__Problem statement__
Every line that contains the word "lengths" should be copied from the records below.

BEGIN Input data

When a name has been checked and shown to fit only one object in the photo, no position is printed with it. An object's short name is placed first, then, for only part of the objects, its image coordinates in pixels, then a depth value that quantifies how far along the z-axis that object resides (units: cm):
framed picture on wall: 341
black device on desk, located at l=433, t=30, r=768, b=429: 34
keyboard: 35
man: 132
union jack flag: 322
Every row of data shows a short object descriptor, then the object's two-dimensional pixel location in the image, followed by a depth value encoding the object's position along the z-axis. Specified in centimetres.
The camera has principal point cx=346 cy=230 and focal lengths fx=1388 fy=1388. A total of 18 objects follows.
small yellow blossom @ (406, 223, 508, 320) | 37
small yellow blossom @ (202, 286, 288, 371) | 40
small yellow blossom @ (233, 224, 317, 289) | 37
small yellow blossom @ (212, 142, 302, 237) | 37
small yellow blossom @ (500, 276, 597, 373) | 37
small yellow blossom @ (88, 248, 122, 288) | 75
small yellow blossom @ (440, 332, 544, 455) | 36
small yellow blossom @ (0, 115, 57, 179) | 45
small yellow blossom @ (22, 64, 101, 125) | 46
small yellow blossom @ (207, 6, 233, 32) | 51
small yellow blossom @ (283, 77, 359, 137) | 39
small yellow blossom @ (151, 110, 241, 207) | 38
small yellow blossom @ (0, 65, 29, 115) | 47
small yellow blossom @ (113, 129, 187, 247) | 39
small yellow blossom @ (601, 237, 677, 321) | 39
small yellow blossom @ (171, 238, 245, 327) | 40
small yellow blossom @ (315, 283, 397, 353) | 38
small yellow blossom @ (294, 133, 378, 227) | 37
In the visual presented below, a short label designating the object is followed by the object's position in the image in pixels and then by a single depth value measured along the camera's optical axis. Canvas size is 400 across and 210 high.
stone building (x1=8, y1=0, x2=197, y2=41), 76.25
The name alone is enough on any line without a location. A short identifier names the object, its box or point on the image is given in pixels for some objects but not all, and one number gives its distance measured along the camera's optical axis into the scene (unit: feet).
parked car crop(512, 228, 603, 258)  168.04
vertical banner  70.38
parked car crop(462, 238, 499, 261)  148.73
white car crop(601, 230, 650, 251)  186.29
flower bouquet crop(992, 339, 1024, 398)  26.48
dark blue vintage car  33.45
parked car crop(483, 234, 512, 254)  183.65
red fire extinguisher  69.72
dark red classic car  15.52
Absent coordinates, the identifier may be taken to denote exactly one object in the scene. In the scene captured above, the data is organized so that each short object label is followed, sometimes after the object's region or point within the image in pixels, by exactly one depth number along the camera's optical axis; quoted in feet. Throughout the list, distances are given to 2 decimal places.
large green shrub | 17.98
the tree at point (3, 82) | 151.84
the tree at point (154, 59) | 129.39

END Input data
BEGIN Input data

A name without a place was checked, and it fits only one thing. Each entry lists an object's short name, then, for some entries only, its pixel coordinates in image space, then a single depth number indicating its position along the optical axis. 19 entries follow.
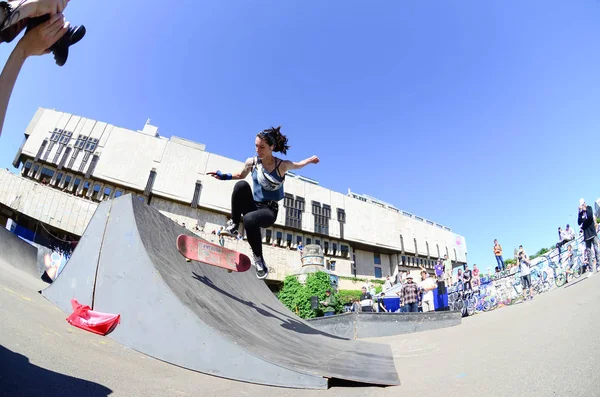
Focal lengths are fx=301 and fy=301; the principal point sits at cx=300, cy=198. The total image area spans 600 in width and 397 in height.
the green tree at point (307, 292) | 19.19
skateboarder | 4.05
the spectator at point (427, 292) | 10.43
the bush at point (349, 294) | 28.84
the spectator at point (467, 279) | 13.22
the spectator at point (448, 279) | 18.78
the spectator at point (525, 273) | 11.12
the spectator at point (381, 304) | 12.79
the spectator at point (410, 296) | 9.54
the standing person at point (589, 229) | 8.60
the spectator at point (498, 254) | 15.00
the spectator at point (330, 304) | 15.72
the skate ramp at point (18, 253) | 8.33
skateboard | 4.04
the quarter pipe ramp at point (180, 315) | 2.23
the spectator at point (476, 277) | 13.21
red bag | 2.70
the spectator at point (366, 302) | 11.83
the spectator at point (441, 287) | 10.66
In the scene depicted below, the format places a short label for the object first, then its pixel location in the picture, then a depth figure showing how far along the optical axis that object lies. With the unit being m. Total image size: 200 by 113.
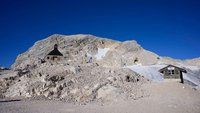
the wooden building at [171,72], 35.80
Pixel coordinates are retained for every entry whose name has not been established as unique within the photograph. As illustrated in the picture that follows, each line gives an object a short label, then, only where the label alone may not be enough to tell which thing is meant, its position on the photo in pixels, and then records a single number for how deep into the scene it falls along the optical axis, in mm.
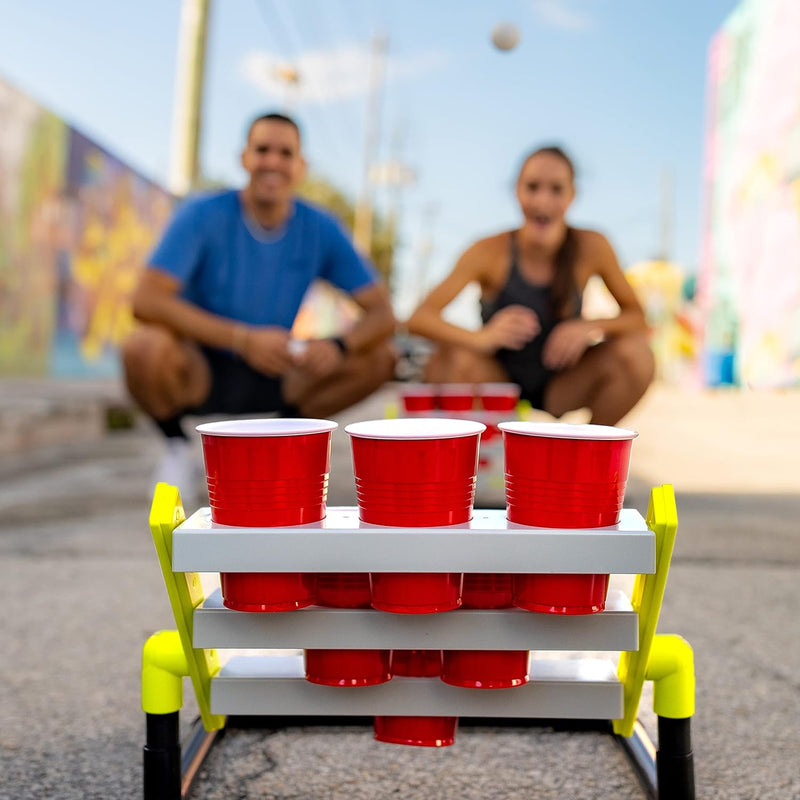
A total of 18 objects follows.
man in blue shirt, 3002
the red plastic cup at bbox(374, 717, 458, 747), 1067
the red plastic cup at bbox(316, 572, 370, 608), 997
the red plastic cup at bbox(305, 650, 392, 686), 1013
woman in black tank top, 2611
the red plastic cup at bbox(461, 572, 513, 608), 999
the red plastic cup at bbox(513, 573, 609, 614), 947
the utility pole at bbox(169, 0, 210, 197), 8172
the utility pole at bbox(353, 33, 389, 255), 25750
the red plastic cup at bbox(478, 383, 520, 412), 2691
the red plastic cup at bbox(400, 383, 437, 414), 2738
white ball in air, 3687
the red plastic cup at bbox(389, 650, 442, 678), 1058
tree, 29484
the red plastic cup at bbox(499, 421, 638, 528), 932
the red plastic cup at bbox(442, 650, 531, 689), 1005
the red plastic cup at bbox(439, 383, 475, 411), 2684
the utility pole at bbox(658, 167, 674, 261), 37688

END Input data

__Solution to this problem__
The camera has principal point cx=346 cy=230 and focal lengths fx=1388 fy=1388. A total of 18 objects follows.
Focal lengths are fx=301 and fy=301; the principal point sits at cx=300, cy=198. The total image area spans 600 in width and 397 in height.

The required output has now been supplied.